Scaling the Messages Application Back End 【转】
11年的blog.
Facebook Messages seamlessly integrates many communication channels: email, SMS, Facebook Chat, and the existing Facebook Inbox. Combining all this functionality and offering a powerful user experience involved building an entirely new infrastructure stack from the ground up.
To simplify the product and present a powerful user experience, integrating and supporting all the above communication channels requires a number of services to run together and interact. The system needs to:
- Scale, as we need to support millions of users with existing message history.
- Operate in real time.
- Be highly available.
To overcome all these challenges, we started laying down a new architecture. At the heart of the application back end are the application servers. Application servers are responsible for answering all queries and take all the writes into the system. They also interact with a number of services to achieve this.

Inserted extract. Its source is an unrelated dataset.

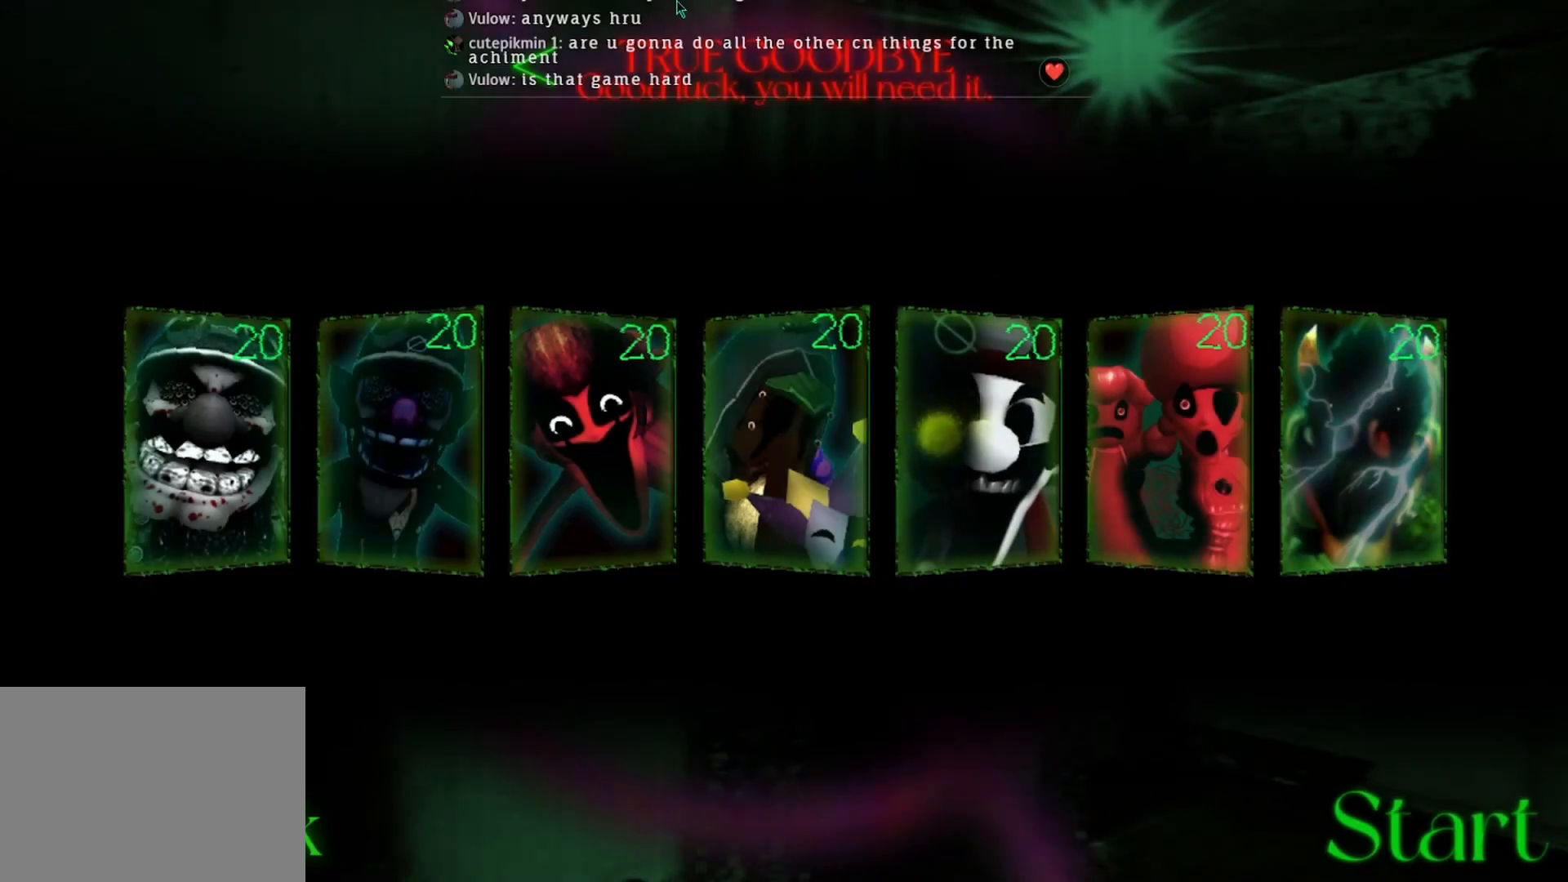
{"keys": [], "mouse": [], "events": []}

Each application server comprises:
- API: The entry point for all get and set operations, which every client calls. An application server is the sole entry point for any given user into the system. Any data written to or read from the system needs to go through this API.
- Distributed logic: To understand the distributed logic we need to understand what a cell is. The entire system is divided into cells, and each cell contains only a subset of users. A cell looks like this:

Understanding Cells
Cells give us many advantages:
- They help us scale incrementally while limiting failure scenarios
- Easy upgrades
- Metadata store failures affect only a few users
- Easy rollout
- Flexibility to host cells in different data centers with multi-homing for disaster recovery
Each cell consists of a single cluster of application servers, and each application server cluster is controlled by a set of ZooKeeper machines.

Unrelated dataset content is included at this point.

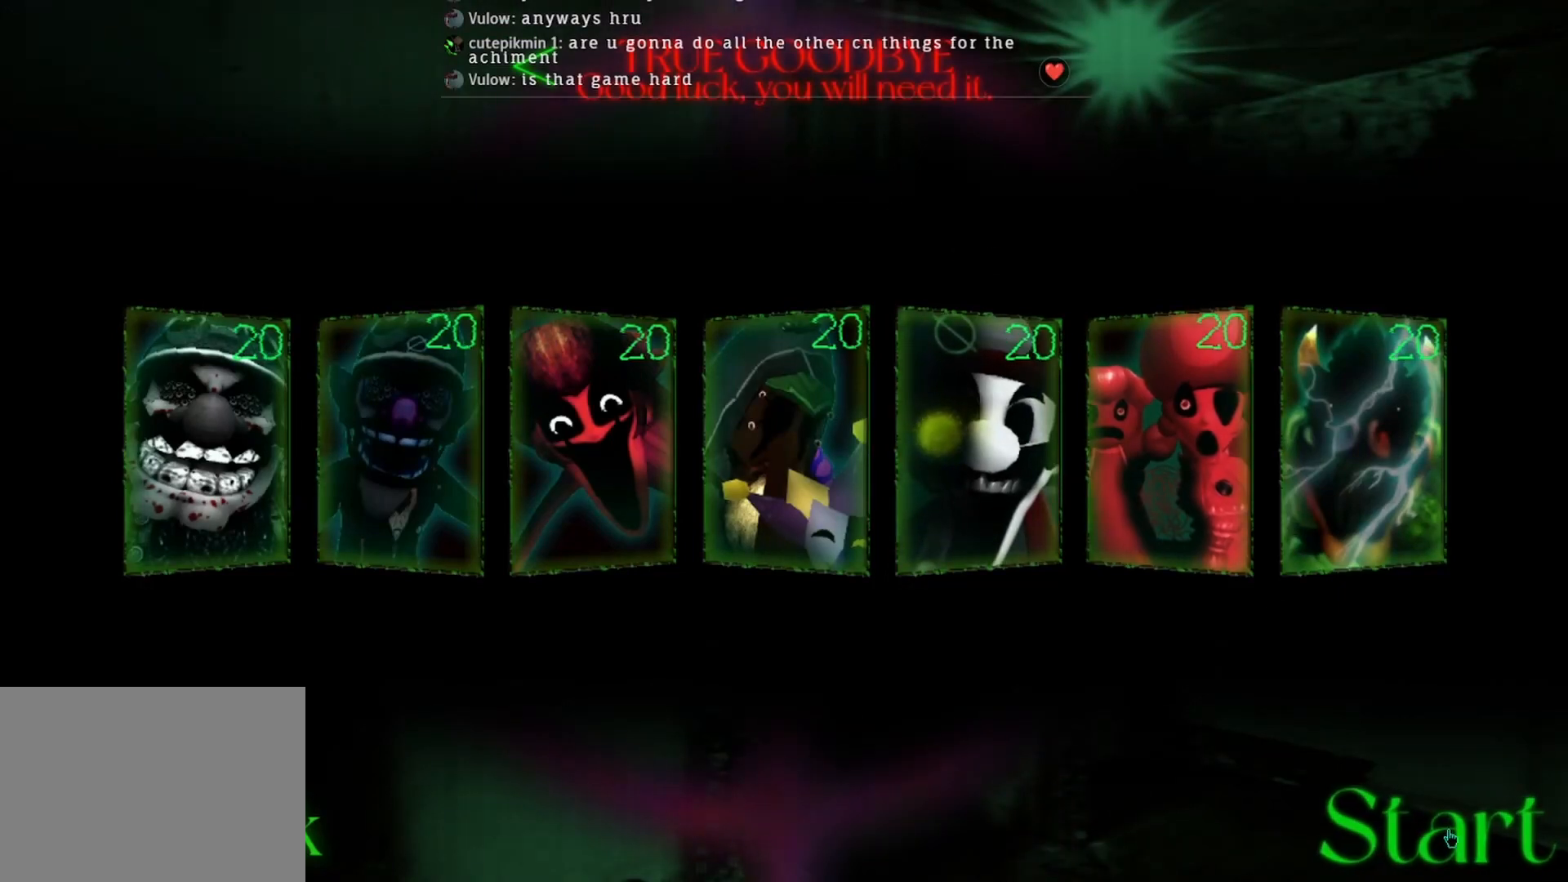
{"keys": [], "mouse": [], "events": []}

ZooKeeper is a centralized service for maintaining configuration information, naming, providing distributed synchronization, and providing group services. All of these kinds of services are used in some form or another by distributed applications.
ZooKeeper is open source software that we use mainly for two purposes: as the controller for implementing sharding and failover of application servers, and as a store for our discovery service. Since ZooKeeper provides us with a highly available repository and notification mechanism, it goes a long way towards helping us build a highly available service.
Each application server registers itself in ZooKeeper by generating N tokens. The server uses these tokens to take N virtual positions on a consistent hash ring. This is used to shard users across these nodes. In case of failures, the neighboring nodes take over the load for those users, hence distributing the load evenly. This also allows for easy addition and removal of nodes into and from the application server cluster.
- Application business logic: This is where the magic happens. The business logic is responsible for making sense of all user data, storing and retrieving it, and applying all the complex product operations to it to perform various functions. It also has a dedicated cache that acts as a write-through cache, since the application servers are the only entry points to read/write data for any given user. This cache stores the entire recent image for the user and gives us a very high cache hit rate. The business logic also interacts with the Web servers to respect user privacy and also apply any policies.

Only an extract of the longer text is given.